### [Job item]
Read through the lines below for the string "Проверка" and copy each one that has it.

[Provided data Boundary: Start]

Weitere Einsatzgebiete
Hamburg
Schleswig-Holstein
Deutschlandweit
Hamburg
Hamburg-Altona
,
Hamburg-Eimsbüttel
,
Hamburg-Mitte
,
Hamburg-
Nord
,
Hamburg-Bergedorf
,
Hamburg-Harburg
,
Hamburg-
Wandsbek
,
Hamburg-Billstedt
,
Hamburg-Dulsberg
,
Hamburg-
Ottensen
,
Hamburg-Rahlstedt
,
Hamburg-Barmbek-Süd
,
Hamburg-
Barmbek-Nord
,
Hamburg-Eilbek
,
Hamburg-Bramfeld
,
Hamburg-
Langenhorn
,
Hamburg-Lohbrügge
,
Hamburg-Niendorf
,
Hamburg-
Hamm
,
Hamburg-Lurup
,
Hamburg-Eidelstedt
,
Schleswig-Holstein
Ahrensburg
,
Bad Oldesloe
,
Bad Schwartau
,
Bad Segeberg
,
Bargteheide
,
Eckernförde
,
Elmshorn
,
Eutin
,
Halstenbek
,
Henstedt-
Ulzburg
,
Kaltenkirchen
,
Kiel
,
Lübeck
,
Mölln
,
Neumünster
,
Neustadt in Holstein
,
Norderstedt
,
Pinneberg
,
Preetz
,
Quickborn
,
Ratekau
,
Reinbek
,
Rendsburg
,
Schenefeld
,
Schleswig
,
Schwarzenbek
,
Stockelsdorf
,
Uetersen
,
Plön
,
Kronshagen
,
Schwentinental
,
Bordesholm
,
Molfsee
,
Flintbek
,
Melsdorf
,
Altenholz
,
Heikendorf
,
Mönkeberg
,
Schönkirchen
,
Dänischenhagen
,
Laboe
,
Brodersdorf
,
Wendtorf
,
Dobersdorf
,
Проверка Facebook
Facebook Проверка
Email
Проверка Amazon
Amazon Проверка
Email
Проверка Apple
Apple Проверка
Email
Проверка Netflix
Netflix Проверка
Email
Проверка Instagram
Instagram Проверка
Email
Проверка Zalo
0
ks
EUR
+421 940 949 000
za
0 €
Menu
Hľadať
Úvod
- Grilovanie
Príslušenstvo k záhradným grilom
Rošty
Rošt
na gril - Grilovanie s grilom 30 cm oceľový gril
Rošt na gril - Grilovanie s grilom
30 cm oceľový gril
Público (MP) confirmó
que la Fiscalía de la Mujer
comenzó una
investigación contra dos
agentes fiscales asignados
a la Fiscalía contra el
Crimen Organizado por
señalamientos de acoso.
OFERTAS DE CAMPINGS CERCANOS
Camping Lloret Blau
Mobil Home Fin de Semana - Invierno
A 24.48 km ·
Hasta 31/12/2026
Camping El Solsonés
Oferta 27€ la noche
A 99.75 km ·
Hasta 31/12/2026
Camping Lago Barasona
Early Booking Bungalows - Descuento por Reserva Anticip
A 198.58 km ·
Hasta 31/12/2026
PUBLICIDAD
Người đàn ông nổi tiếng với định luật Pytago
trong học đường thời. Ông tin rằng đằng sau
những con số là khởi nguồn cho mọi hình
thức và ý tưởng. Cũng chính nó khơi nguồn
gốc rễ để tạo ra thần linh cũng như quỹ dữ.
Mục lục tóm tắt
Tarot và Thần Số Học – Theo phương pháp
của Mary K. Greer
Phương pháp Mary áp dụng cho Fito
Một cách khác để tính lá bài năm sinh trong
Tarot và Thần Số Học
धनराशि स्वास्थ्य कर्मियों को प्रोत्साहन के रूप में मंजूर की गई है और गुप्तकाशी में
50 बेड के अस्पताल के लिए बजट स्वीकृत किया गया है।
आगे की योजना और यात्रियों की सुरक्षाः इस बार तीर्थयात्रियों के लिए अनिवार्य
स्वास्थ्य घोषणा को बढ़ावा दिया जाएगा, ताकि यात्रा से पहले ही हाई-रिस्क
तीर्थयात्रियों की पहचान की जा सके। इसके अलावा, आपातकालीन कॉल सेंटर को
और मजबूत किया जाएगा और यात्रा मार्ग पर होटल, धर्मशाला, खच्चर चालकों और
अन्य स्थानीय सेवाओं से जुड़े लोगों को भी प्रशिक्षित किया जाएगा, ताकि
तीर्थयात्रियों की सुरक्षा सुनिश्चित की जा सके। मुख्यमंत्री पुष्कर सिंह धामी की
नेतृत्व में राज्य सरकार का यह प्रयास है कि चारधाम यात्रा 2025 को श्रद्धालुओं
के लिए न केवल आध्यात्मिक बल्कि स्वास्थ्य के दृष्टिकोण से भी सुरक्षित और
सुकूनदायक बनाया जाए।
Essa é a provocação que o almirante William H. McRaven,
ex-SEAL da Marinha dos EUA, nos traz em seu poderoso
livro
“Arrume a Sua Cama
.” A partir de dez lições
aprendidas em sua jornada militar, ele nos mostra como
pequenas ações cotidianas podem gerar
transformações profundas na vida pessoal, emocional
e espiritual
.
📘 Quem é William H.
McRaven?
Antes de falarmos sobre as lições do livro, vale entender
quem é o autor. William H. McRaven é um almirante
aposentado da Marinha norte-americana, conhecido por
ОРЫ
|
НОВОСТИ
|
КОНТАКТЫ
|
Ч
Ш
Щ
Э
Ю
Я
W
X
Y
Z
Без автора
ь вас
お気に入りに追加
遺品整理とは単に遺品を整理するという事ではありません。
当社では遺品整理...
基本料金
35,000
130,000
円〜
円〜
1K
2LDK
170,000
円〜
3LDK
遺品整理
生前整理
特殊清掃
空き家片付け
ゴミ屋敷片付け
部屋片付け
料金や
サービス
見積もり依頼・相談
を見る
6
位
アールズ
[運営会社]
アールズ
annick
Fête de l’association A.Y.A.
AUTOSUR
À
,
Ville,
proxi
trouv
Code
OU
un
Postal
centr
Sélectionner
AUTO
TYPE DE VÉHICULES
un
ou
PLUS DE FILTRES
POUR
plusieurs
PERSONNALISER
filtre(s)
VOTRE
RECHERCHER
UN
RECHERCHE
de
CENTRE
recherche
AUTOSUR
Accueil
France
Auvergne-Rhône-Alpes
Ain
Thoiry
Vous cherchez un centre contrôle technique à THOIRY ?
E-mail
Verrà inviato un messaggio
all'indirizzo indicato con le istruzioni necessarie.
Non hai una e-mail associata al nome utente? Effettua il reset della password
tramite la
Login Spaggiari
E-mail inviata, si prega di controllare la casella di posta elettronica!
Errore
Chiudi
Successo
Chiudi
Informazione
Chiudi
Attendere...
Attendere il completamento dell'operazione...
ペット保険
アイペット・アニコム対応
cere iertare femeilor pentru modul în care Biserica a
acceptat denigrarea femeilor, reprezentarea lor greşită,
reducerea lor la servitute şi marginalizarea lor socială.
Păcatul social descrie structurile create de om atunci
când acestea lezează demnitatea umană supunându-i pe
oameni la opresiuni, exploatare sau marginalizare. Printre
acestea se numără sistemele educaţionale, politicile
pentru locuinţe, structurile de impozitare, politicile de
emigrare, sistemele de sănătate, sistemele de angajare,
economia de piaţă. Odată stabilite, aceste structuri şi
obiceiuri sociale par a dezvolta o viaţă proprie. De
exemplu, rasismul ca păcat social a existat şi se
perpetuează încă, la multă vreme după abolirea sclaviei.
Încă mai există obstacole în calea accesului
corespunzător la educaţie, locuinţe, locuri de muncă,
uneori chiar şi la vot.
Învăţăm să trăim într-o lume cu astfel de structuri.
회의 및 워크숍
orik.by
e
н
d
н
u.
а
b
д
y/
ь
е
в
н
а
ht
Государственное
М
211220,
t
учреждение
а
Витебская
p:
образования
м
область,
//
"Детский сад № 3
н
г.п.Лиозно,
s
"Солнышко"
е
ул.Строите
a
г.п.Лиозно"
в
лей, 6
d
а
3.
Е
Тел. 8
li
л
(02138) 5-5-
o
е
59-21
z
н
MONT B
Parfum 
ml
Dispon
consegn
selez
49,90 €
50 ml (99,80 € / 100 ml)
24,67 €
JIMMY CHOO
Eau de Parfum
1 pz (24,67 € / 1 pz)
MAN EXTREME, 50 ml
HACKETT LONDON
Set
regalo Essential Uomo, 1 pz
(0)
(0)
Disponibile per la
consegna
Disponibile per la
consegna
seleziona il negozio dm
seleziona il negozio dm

[Provided data Boundary: End]

### [Answer]
Проверка Facebook
Facebook Проверка
Проверка Amazon
Amazon Проверка
Проверка Apple
Apple Проверка
Проверка Netflix
Netflix Проверка
Проверка Instagram
Instagram Проверка
Проверка Zalo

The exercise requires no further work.